While the end result may not become a reality for two or three years, a proposal for a new hog fuel boiler for Abitibi-Consolidated’s mill here will be ready by the end of March, mill manager John Harrison noted last week.
“We’re in very preliminary stages. We’re trying to put together a project proposal we can take forward to the company,” he said. “We’re probably two or three months away from being in a position where we’ll even have the project assembled.
“So an awful lot of what’s going on right now is background work to making sure things are in order if we did manage to put a successful project forward,” he added.
“We’re quite a ways a way from having an approved project, but it’s good people are excited about it,” Harrison added. “People are getting aligned on the issue and feel that it’s a thing we need.
“And we’re getting our homework done ahead of time to make sure the infrastructure changes in the town are done.”
Harrison stressed the proposed hog fuel boiler would not replace the current co-gen plant, but supplement its power generation.
“It allows us to use renewable cost-effective fuel to generate steam to supply the mill, and also generate electricity,” he explained. “It doesn’t do away with the gas turbine we have in place.
“Typically, in the past, the co-gen facility was making more electricity than the mill consumed. So, in fact, the flow of electricity was going out of the plant when the co-gen’s running,” Harrison noted.
“If we were only running the new hog fuel boiler, running the steam turbine, we’d probably be slight net importers of power into the mill.
“If you also managed to get gas prices that allowed you to run the gas turbine cost-effectively, we’d be back into a position of pushing power out of the mill into the grid.
“It will supply most, but it will not supply 100 percent of the power we need for the mill.”
Harrison stressed this project is very important for the local mill. “It’s a huge cost-savings potential for us. We haven’t finalized the numbers, but it looks very good,” he remarked.
“I can’t quote you numbers because we haven’t got the project analysis done,” he added. “But it’s definitely going to turn the steam costs and electricity costs for the mill to a much more favourable position than we’re in today.”

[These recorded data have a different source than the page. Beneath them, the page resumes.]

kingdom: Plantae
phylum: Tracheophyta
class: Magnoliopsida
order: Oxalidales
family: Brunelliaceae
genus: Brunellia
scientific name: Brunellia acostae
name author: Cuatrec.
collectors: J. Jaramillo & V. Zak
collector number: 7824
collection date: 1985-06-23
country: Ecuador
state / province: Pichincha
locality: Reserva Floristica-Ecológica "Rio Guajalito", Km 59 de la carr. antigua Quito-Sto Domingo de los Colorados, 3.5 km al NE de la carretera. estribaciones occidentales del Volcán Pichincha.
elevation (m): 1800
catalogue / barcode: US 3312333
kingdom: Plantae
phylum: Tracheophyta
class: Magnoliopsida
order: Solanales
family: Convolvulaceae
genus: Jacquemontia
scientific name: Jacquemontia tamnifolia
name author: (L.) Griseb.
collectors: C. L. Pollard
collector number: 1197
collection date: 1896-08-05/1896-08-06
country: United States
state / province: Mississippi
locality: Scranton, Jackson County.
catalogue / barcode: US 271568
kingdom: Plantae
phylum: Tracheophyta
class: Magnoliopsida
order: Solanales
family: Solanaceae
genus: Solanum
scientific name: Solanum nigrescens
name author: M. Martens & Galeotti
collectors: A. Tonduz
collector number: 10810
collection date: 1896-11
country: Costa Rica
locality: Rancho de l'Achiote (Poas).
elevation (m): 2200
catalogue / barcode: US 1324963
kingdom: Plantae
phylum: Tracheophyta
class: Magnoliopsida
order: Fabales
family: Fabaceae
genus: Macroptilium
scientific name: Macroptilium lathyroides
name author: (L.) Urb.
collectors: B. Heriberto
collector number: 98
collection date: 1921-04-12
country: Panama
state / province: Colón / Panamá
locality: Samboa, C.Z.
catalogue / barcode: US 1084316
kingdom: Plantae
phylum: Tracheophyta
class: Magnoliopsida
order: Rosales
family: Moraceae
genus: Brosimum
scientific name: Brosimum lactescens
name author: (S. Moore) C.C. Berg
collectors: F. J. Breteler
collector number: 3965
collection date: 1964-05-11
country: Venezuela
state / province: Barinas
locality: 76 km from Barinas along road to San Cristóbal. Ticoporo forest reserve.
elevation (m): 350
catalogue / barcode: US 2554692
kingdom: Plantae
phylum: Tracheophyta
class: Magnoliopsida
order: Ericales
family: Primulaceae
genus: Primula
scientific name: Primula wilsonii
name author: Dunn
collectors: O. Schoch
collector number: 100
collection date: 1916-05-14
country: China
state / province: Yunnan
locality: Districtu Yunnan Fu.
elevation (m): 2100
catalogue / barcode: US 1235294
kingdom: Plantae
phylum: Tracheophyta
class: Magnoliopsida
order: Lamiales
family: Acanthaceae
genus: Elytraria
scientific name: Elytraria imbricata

Harrison also noted utilizing wood waste in this way is far more efficient than putting it in a landfill or burning slash piles.
He said the hog fuel boiler is a major project, not only in cost (it could run between $50 million-$60 million) but as far as site planning for the facility.
“In rough terms, [the hog fuel boiler] will probably end up being the same size as the co-gen facility,” Harrison said. “The boiler itself is not so much a large facility as is the mechanism to feed it the bark.
“That’s what’s going to take up a large area—the laydown area for refuse and the conveyor system to deliver refuse to the boiler, and the pile we need for feeding it.”
Harrison noted while Abitibi’s mill in Kenora had a hog fuel boiler, it could not be used here.
“It’s not one that would suitable for use here,” he remarked, adding the one in Kenora is “a much smaller version” of one that could be operational here in the future.
As reported in last week’s Times, Abitibi applied to the Town of Fort Frances to re-zone some of its property, amend the official plan, and stop up portions of two streets (Portage Avenue from Nelson Street to Sinclair Street, and Sinclair Street from Portage Avenue to the west side of Victoria Avenue) in preparation for the possible hog fuel boiler here.